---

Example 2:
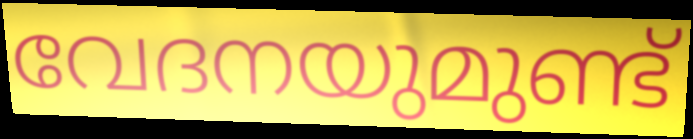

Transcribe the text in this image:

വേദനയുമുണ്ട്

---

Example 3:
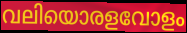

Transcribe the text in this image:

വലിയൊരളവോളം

---

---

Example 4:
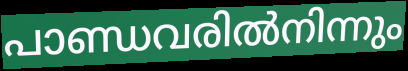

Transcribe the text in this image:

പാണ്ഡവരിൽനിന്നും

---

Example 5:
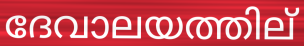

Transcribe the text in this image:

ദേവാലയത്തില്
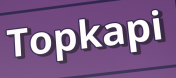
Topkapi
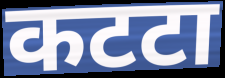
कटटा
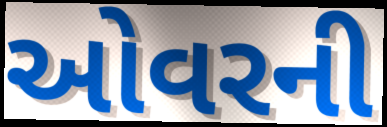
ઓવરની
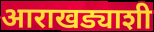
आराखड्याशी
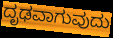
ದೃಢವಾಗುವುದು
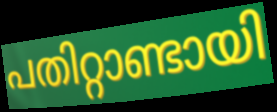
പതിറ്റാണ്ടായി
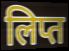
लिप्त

▸ **TASK**: What lines in the entries contain "Example"? Report each one by copying it.

▸ **YOUR SOLUTION**:
Example 2:
Example 3:
Example 4:
Example 5:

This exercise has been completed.